Our implementation went through several distinct development phases. After evaluating various computer vision libraries, we chose MediaPipe for its robust hand detection capabilities, which provided pre-built functionalities for identifying and tracking hands, including detailed finger position data essential for our gesture recognition system. Rather than using pre-trained models limited to standard gestures, we implemented a system that allowed us to create and train recognition for custom gestures, involving capturing images of our gestures in real-time and using them to build a custom dataset for machine learning-based recognition.
We mapped specific gestures to robot behaviors, initially using random gesture assignments before transitioning to a more intuitive number-based system for better usability.

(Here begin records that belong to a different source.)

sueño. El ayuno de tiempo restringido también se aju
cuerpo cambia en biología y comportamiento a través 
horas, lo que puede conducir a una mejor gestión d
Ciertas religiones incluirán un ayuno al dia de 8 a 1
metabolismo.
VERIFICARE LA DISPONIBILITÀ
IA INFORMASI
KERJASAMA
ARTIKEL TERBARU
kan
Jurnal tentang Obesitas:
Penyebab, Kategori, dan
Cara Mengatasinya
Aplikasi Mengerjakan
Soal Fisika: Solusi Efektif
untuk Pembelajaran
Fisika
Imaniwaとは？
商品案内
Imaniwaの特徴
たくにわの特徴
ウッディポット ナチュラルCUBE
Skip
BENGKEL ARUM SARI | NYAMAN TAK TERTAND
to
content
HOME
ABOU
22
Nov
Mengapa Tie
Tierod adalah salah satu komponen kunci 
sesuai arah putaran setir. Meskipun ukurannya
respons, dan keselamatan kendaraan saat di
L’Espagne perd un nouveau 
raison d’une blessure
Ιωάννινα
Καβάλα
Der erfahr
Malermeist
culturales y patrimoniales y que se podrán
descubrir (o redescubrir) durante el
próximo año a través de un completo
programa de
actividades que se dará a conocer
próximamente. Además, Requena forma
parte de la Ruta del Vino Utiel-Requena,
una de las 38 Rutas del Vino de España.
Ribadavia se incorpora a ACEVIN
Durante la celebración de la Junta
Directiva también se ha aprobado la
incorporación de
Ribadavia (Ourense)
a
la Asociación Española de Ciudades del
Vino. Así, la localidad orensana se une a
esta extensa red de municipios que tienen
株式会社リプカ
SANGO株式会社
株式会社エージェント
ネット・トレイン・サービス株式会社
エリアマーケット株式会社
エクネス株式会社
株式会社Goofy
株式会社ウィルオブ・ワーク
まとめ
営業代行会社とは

The gesture control system evolved from basic commands to more sophisticated interactions, with movement control using the robot's odometry to create consistent patterns rather than time-based commands, leveraging the robot's positioning system to achieve precise movements and turns for driving in various shapes.
The number gesture system used intuitive commands where each number triggered a specific robot behavior: Number 1 (pointer finger) for forward movement, Number 2 (peace sign) for turn right, Number 3 (three fingers) for turn left, Number 4 (four fingers) for stop, Number 0 (fist) for continuous spinning, open hand for drawing a square, triangle gesture for drawing a triangle, and thumb and index finger pinch for speed control with distance proportional to speed. We also began work on an advanced path drawing feature that would allow users to "draw" paths in the air for the robot to follow, involving tracking finger movement, recognizing the intended shape, and converting it to precise robot navigation commands.